**TRECHO PARA LEITURA**
________

CEO da Meta alega dificuldade para barrar menores no Instagram
O presidente-executivo da Meta, Mark Zuckerberg, afirmou em um tribunal nesta quarta-feira que é “muito difícil” garantir o cumprimento das regras de idade mínima no Instagram. O depoimento ocorreu no Tribunal Superior de Los Angeles, em um julgamento que discute a responsabilidade de plataformas digitais por supostos danos à saúde mental de jovens usuários.
Segundo informações publicadas pelo jornal Valor Econômico, o executivo foi questionado sobre o número de crianças menores de 13 anos que utilizam o aplicativo. Zuckerberg declarou que a empresa implementou “ferramentas proativas” para identificar e remover contas que violam as políticas da plataforma, mas reconheceu que o desafio persiste devido a um grupo significativo de pessoas que mentem sobre a própria idade.
O julgamento teve início no domingo (9) e envolve uma ação movida por uma jovem de 20 anos que responsabiliza a empresa pela saúde mental de jovens usuários do Instagram. Durante o interrogatório, o advogado da jovem questionou a eficácia dos mecanismos de controle da plataforma em proteger menores, especialmente crianças.

________

**DADOS FORNECIDOS**
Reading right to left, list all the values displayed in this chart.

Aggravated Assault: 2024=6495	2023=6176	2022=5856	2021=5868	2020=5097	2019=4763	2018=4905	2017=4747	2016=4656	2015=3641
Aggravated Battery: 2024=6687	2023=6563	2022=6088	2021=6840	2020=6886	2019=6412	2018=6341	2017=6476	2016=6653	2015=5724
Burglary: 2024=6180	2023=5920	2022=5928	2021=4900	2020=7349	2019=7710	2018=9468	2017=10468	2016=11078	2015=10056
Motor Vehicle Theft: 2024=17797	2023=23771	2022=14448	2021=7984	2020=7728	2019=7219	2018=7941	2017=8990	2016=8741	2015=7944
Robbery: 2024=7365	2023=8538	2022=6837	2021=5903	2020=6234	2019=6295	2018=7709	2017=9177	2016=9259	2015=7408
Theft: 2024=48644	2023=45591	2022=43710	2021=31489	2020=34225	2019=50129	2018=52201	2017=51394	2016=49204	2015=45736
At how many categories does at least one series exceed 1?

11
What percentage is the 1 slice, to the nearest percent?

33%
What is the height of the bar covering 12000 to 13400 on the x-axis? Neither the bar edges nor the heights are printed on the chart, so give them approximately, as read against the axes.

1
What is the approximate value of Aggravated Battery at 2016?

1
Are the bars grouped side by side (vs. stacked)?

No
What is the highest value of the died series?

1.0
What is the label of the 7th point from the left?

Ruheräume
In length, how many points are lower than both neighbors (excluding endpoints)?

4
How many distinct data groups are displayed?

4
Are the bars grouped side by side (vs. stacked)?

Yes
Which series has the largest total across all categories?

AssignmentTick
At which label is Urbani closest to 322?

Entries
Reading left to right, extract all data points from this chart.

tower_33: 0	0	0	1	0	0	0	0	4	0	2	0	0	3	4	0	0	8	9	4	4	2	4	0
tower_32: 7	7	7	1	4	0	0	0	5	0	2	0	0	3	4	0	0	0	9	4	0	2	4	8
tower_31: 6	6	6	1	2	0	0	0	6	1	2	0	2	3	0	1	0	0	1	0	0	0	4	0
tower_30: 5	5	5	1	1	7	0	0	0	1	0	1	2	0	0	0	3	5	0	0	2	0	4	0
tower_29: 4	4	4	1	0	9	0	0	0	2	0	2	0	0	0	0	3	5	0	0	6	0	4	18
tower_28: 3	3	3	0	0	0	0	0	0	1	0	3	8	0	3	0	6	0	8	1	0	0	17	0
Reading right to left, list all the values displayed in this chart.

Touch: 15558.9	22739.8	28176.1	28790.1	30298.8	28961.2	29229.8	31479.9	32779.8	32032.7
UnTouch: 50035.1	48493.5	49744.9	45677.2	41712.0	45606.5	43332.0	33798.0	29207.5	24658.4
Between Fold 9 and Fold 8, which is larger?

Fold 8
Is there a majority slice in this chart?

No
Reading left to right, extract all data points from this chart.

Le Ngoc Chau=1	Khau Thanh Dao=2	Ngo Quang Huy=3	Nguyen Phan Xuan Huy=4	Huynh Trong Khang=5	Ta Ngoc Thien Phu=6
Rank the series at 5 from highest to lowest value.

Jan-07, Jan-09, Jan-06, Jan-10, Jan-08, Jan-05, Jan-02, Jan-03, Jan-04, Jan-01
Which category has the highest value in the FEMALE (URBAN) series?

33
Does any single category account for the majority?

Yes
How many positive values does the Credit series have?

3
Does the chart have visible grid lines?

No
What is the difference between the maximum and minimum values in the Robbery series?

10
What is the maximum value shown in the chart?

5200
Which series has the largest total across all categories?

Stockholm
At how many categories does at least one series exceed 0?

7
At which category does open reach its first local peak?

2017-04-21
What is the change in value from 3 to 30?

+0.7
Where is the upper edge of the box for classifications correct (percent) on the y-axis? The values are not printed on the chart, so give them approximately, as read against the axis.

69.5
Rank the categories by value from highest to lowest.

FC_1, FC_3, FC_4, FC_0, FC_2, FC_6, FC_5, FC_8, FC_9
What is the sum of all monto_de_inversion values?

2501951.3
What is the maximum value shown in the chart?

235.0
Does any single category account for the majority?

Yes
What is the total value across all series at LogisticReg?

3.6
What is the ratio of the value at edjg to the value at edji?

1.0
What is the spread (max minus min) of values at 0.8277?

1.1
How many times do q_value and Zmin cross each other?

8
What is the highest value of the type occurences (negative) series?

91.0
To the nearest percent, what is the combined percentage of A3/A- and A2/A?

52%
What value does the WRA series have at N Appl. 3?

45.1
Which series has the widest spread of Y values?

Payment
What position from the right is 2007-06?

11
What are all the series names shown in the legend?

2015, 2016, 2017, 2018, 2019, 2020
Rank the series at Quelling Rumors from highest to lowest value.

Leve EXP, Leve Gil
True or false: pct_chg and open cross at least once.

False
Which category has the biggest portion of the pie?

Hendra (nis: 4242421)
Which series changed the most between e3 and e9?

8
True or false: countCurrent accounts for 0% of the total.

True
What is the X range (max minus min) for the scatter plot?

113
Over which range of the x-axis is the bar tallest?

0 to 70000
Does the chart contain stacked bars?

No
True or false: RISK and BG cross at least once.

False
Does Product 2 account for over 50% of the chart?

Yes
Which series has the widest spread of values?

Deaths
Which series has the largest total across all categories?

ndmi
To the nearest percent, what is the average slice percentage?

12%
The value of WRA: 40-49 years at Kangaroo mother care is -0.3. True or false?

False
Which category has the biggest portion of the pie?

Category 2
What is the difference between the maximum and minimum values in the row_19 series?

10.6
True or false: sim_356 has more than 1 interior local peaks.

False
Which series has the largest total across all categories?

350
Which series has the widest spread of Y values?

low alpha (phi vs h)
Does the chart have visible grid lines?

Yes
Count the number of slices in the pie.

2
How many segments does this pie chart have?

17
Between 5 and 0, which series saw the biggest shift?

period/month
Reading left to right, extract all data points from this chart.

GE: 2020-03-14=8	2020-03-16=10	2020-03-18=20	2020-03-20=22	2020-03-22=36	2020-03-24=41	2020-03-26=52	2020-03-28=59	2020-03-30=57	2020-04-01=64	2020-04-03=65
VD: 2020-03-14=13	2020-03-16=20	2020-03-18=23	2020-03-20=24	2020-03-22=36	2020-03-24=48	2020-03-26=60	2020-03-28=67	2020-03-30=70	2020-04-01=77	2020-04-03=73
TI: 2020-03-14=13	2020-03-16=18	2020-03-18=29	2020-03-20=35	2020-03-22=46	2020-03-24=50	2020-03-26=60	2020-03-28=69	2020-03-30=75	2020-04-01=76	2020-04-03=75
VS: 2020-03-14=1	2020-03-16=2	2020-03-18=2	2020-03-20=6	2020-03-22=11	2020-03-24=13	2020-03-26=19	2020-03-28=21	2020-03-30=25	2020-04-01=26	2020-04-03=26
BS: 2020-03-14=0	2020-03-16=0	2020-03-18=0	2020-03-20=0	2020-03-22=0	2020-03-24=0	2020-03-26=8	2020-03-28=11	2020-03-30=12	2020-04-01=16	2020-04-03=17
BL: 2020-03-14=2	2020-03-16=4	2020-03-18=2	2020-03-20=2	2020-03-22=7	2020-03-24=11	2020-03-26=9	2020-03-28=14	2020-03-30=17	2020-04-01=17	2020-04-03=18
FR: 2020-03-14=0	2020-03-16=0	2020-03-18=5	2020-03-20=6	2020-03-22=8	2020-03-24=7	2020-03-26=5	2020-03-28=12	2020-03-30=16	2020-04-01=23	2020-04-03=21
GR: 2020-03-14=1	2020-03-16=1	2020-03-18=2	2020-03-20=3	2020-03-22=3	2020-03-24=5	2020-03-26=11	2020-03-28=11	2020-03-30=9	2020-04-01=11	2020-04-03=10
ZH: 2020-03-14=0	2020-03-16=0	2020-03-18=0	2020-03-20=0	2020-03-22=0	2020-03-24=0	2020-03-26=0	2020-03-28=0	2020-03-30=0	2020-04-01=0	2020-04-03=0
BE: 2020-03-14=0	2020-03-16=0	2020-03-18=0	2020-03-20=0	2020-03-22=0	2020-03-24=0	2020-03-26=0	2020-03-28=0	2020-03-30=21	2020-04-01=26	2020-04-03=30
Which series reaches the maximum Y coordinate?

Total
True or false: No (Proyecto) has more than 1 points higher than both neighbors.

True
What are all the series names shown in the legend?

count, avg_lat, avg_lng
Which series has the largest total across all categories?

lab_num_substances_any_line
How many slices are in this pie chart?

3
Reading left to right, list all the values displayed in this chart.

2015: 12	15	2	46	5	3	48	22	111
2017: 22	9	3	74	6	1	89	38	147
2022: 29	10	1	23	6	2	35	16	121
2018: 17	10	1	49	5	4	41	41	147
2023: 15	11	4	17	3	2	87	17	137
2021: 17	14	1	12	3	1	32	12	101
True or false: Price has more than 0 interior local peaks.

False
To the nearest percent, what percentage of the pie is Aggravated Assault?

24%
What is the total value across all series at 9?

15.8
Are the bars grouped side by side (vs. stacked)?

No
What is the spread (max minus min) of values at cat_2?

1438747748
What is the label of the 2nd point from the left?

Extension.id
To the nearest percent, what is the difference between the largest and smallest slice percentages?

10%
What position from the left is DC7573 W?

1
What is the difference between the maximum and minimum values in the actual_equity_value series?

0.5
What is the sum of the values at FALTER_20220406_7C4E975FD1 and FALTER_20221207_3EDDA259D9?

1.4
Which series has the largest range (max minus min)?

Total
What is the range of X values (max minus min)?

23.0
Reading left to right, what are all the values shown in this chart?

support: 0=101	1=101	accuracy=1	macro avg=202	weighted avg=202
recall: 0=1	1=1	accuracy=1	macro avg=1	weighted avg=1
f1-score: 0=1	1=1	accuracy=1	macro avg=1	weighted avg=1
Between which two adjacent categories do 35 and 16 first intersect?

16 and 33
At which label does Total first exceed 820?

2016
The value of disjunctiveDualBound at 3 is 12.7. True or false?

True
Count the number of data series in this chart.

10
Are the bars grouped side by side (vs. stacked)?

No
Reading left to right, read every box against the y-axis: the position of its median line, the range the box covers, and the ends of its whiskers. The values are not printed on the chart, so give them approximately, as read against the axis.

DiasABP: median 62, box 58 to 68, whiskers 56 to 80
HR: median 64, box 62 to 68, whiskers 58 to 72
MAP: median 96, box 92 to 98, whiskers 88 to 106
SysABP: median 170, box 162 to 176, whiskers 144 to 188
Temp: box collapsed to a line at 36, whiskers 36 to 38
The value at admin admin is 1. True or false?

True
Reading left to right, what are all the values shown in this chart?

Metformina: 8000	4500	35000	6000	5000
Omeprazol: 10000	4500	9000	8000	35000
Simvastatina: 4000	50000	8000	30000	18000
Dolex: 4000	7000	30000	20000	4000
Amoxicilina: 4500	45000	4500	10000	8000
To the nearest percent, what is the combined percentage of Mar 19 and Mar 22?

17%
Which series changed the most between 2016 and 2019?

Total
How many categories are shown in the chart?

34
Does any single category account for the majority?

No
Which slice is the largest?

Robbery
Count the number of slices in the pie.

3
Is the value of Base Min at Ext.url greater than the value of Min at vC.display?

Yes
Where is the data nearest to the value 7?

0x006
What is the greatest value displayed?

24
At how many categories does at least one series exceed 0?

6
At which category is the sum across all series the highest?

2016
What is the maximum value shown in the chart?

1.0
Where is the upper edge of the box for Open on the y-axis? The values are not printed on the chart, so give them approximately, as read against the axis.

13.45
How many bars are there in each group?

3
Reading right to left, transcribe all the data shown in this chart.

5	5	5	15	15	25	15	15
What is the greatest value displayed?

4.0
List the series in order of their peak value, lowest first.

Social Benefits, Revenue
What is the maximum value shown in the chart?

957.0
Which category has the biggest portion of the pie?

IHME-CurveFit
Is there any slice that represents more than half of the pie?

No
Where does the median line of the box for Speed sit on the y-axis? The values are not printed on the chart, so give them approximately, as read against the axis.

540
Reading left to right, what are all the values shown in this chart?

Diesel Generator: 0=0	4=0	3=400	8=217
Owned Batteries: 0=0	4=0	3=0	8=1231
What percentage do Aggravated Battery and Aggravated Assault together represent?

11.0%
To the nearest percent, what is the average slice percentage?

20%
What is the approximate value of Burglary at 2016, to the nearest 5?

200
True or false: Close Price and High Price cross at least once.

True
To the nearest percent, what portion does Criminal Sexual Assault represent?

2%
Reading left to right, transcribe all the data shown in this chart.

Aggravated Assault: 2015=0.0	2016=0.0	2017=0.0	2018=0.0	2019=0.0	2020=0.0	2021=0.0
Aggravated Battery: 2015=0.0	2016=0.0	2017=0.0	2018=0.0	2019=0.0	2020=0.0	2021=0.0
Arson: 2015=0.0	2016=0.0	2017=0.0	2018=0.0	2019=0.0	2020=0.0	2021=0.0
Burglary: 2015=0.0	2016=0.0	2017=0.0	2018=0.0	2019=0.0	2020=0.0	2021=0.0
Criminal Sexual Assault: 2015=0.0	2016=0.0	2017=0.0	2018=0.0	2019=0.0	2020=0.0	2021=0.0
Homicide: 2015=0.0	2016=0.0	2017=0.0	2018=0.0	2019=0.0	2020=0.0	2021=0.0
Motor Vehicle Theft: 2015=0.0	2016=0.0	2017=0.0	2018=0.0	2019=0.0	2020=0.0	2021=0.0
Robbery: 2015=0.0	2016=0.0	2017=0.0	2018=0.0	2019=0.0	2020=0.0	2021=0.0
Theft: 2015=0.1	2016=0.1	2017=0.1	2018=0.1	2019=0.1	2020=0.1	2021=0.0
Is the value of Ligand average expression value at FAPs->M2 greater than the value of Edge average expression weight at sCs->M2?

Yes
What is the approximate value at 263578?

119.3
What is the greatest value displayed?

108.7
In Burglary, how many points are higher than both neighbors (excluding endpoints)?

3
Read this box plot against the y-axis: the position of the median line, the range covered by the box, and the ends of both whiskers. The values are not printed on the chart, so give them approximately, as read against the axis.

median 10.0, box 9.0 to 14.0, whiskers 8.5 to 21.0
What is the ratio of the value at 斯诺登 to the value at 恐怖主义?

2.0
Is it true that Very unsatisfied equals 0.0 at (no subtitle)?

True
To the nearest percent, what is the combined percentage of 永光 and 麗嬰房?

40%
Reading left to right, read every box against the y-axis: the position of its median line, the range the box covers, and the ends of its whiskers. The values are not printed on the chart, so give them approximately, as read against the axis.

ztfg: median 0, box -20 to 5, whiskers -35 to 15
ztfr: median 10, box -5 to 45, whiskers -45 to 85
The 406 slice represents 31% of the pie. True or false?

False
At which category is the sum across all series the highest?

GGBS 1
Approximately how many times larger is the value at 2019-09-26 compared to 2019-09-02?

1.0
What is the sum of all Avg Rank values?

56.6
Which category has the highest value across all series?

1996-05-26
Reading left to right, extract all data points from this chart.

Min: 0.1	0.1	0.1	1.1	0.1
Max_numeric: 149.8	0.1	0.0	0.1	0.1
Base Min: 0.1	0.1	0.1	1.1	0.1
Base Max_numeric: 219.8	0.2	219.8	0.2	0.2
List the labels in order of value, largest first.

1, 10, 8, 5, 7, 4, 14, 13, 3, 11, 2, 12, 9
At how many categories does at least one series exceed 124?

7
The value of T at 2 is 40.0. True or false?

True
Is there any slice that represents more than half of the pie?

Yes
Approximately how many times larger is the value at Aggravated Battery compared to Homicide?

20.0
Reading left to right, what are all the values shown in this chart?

________

**ENUNCIADO**
Resuma em duas frases a notícia sobre o depoimento do CEO da Meta.

**RESPOSTA**
Em depoimento no Tribunal Superior de Los Angeles, durante um julgamento sobre a responsabilidade de plataformas digitais por supostos danos à saúde mental de jovens usuários, Mark Zuckerberg afirmou ser "muito difícil" garantir o cumprimento das regras de idade mínima no Instagram. Ele declarou que a empresa implementou "ferramentas proativas" para identificar e remover contas que violam as políticas da plataforma, mas reconheceu que o desafio persiste porque um grupo significativo de pessoas mente sobre a própria idade; a ação foi movida por uma jovem de 20 anos, cujo advogado questionou a eficácia desses mecanismos de controle na proteção de menores.